Follow This Nobel Prize Winner’s Advice As An Executive Onboarding Into A New Role

As an executive onboarding into a new role, do not trust your first impressions and instincts.

You don’t understand your new situation, team and organization as well as you knew your old ones. That means that thinking and acting the way you did before is fraught with danger. This is what Nobel Prize winner Daniel Kahneman describes as intuitive thinking. Instead, follow his advice to stop and apply the more deliberate thinking new situations require.

Kahneman summed up the argument in his 2002 Nobel Prize Lecture. In it he described intuition as “thoughts and preferences that come to mind quickly and without much reflection” as opposed to a more deliberate, controlled, effortful, rule-governed way of thinking through things. The critical point is that our intuitions are often wrong if we don’t take into account biases like accessibility, framing, and attribution.

 

Context

Ferdinand de Lesseps provides a case in point. He and his team built the Suez Canal, one of the world’s great engineering feats. They were so successful that he was asked to do it again — in Central America. But by any measurement, de Lesseps’ attempt at a Panama Canal failed. The canal did not get built. All the investors lost all their money. Twenty thousand people died. And de Lesseps was sentenced to prison.

The intuitive side of de Lesseps’ brain defaulted to his most recent experience, and he assumed what worked before would work again. Had he let the deliberate, more disciplined side of his brain engage, he might have figured out that what worked in the flat, dry Suez desert would not necessarily produce the same results in the different context of mountainous, rainy, disease-ridden Panamanian jungles.

 

Planning

For years, we’ve been pushing people to think through 100-Day Action Plans well ahead of their starts. When we work with them to create those plans, more times than not they are especially appreciative of the structure and discipline and how we forced them to think things through step by step. It’s not that you can’t figure these things out as an executive going into a new role. It’s that you have to apply structure and discipline to your thinking.

 

Competence

The insights of Kahneman and his partner Amos Tversky go hand-in-hand with the conscious competence model. As people learn new skills, they go from unconsciously incompetent (don’t know what they don’t know) to consciously incompetent (know what they don’t know and aren’t happy about it) to consciously competent (can do with deliberative thinking) to unconsciously competent (can do intuitively).
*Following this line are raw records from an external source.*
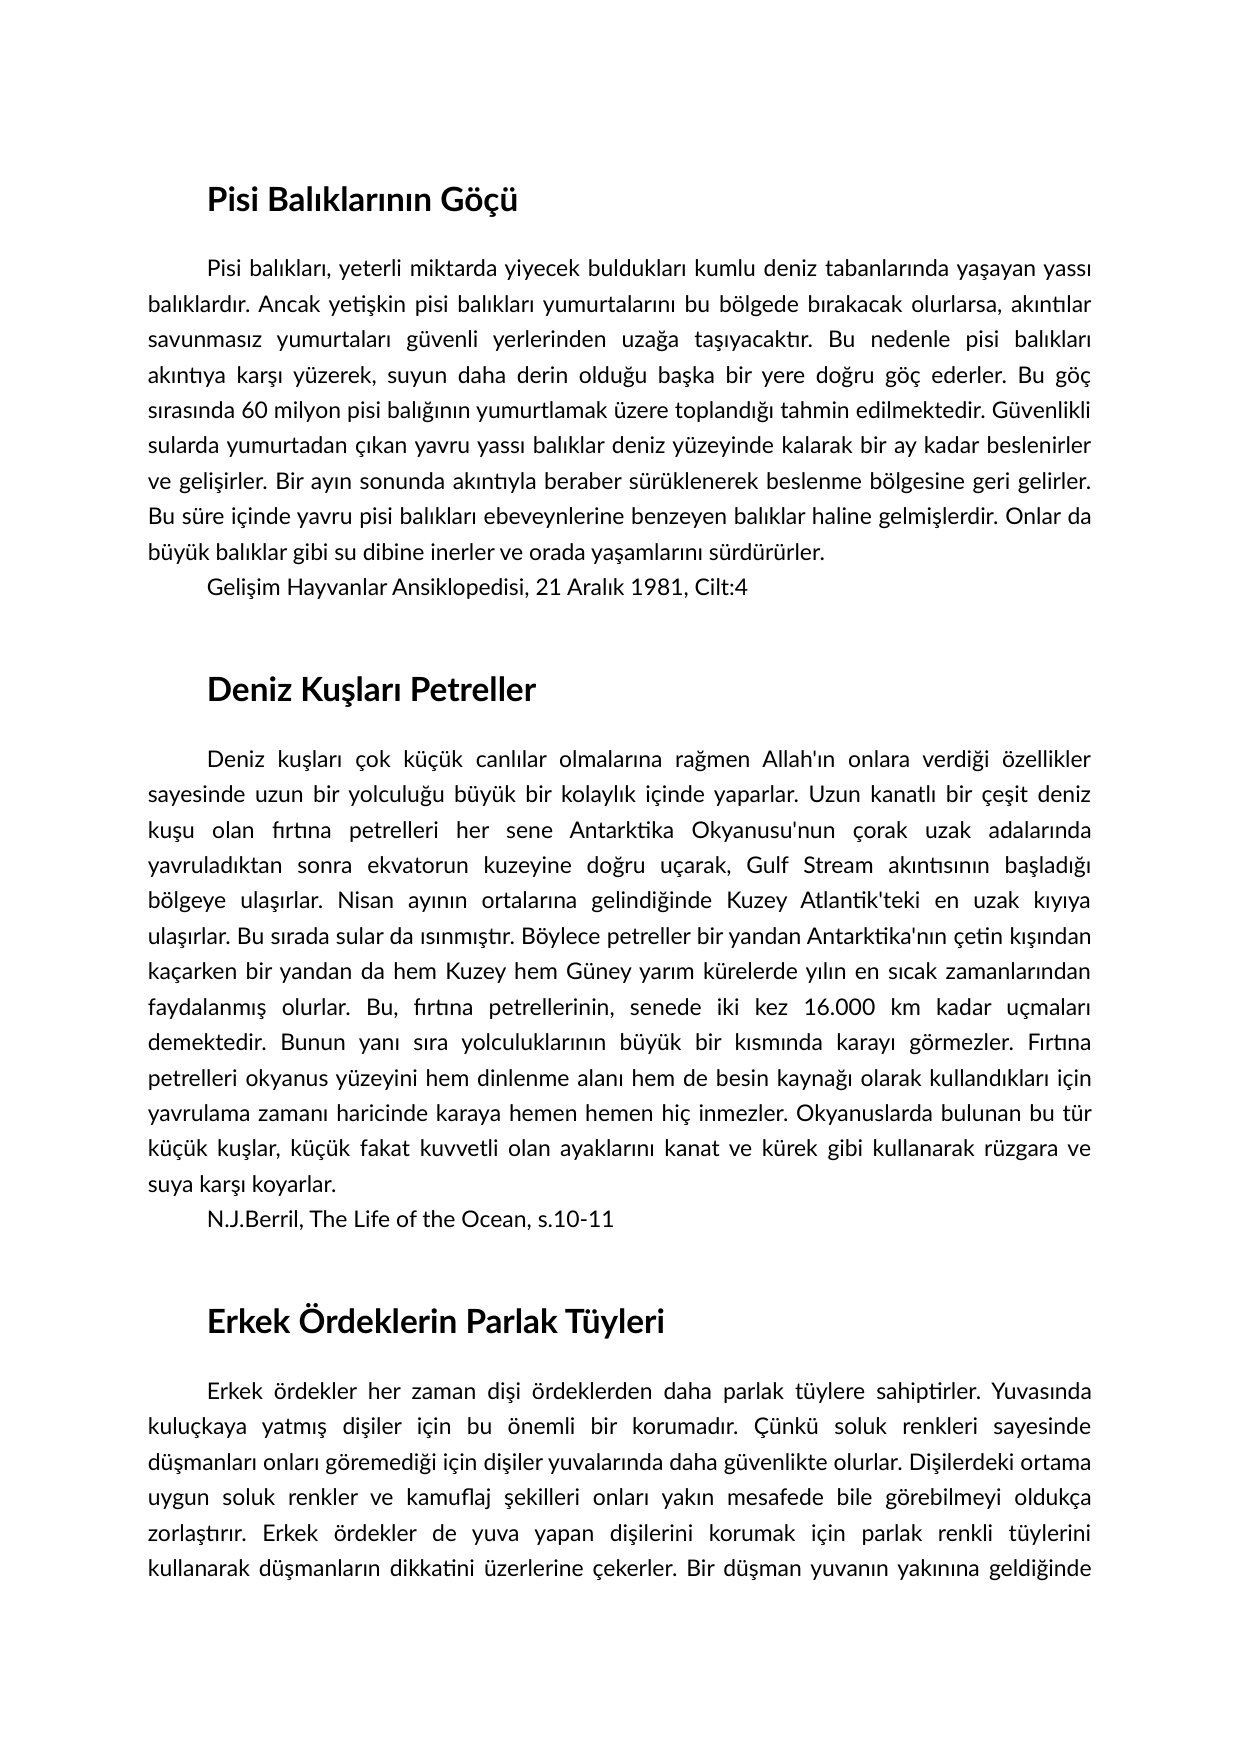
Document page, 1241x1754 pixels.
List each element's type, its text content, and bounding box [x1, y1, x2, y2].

text Pisi balıkları, yeterli miktarda yiyecek buldukları kumlu deniz tabanlarında yaşayan yassı balıklardır. Ancak yetişkin pisi balıkları yumurtalarını bu bölgede bırakacak olurlarsa, akıntılar savunmasız yumurtaları güvenli yerlerinden uzağa taşıyacaktır. Bu nedenle pisi balıkları akıntıya karşı yüzerek, suyun daha derin olduğu başka bir yere doğru göç ederler. Bu göç sırasında 60 milyon pisi balığının yumurtlamak üzere toplandığı tahmin edilmektedir. Güvenlikli sularda yumurtadan çıkan yavru yassı balıklar deniz yüzeyinde kalarak bir ay kadar beslenirler ve gelişirler. Bir ayın sonunda akıntıyla beraber sürüklenerek beslenme bölgesine geri gelirler. Bu süre içinde yavru pisi balıkları ebeveynlerine benzeyen balıklar haline gelmişlerdir. Onlar da büyük balıklar gibi su dibine inerler ve orada yaşamlarını sürdürürler. [148, 248, 1093, 567]
text N.J.Berril, The Life of the Ocean, s.10-11 [148, 1199, 1093, 1235]
text Erkek ördekler her zaman dişi ördeklerden daha parlak tüylere sahiptirler. Yuvasında kuluçkaya yatmış dişiler için bu önemli bir korumadır. Çünkü soluk renkleri sayesinde düşmanları onları göremediği için dişiler yuvalarında daha güvenlikte olurlar. Dişilerdeki ortama uygun soluk renkler ve kamuflaj şekilleri onları yakın mesafede bile görebilmeyi oldukça zorlaştırır. Erkek ördekler de yuva yapan dişilerini korumak için parlak renkli tüylerini kullanarak düşmanların dikkatini üzerlerine çekerler. Bir düşman yuvanın yakınına geldiğinde [148, 1371, 1093, 1583]
subtitle Deniz Kuşları Petreller [148, 673, 1093, 709]
text Gelişim Hayvanlar Ansiklopedisi, 21 Aralık 1981, Cilt:4 [148, 567, 1093, 603]
subtitle Erkek Ördeklerin Parlak Tüyleri [148, 1306, 1093, 1341]
subtitle Pisi Balıklarının Göçü [148, 183, 1093, 218]
text Deniz kuşları çok küçük canlılar olmalarına rağmen Allah'ın onlara verdiği özellikler sayesinde uzun bir yolculuğu büyük bir kolaylık içinde yaparlar. Uzun kanatlı bir çeşit deniz kuşu olan fırtına petrelleri her sene Antarktika Okyanusu'nun çorak uzak adalarında yavruladıktan sonra ekvatorun kuzeyine doğru uçarak, Gulf Stream akıntısının başladığı bölgeye ulaşırlar. Nisan ayının ortalarına gelindiğinde Kuzey Atlantik'teki en uzak kıyıya ulaşırlar. Bu sırada sular da ısınmıştır. Böylece petreller bir yandan Antarktika'nın çetin kışından kaçarken bir yandan da hem Kuzey hem Güney yarım kürelerde yılın en sıcak zamanlarından faydalanmış olurlar. Bu, fırtına petrellerinin, senede iki kez 16.000 km kadar uçmaları demektedir. Bunun yanı sıra yolculuklarının büyük bir kısmında karayı görmezler. Fırtına petrelleri okyanus yüzeyini hem dinlenme alanı hem de besin kaynağı olarak kullandıkları için yavrulama zamanı haricinde karaya hemen hemen hiç inmezler. Okyanuslarda bulunan bu tür küçük kuşlar, küçük fakat kuvvetli olan ayaklarını kanat ve kürek gibi kullanarak rüzgara ve suya karşı koyarlar. [148, 739, 1093, 1199]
When you move into a new organization or a meaningfully different new role, you go from being competent to incompetent. If you’re unconsciously incompetent you’re going to get into trouble because you’ll be relying on your old intuitions. If you’re consciously incompetent you can ratchet yourself up to conscious competence with deliberative thinking. (It’s the difference between driving off the ferry from the U.K. to France and not knowing versus knowing you’re supposed to drive on the right side of the road.)

 

Implications

Now that you’ve met the enemy, it’s easy to defeat it. As an executive taking on a new role, the enemy is you – or, more precisely, your intuitive thinking.

Knowing that, you can consciously resist the allure of your intuition, ignore your initial impressions and push yourself to take the more deliberate, controlled, effortful, rule-governed way of thinking through things required to increase your chances of success.

Think hard about what’s different about your new situation versus your old situation. Look beyond the desert and mountains for differences in contexts, purposes, values, strategic choices, approaches and postures, ways of communicating and ways of working.

Get help in thinking this through and understanding the differences. Probe customers, suppliers, analysts, your predecessor, people that have left the organization, peers, direct reports for differences.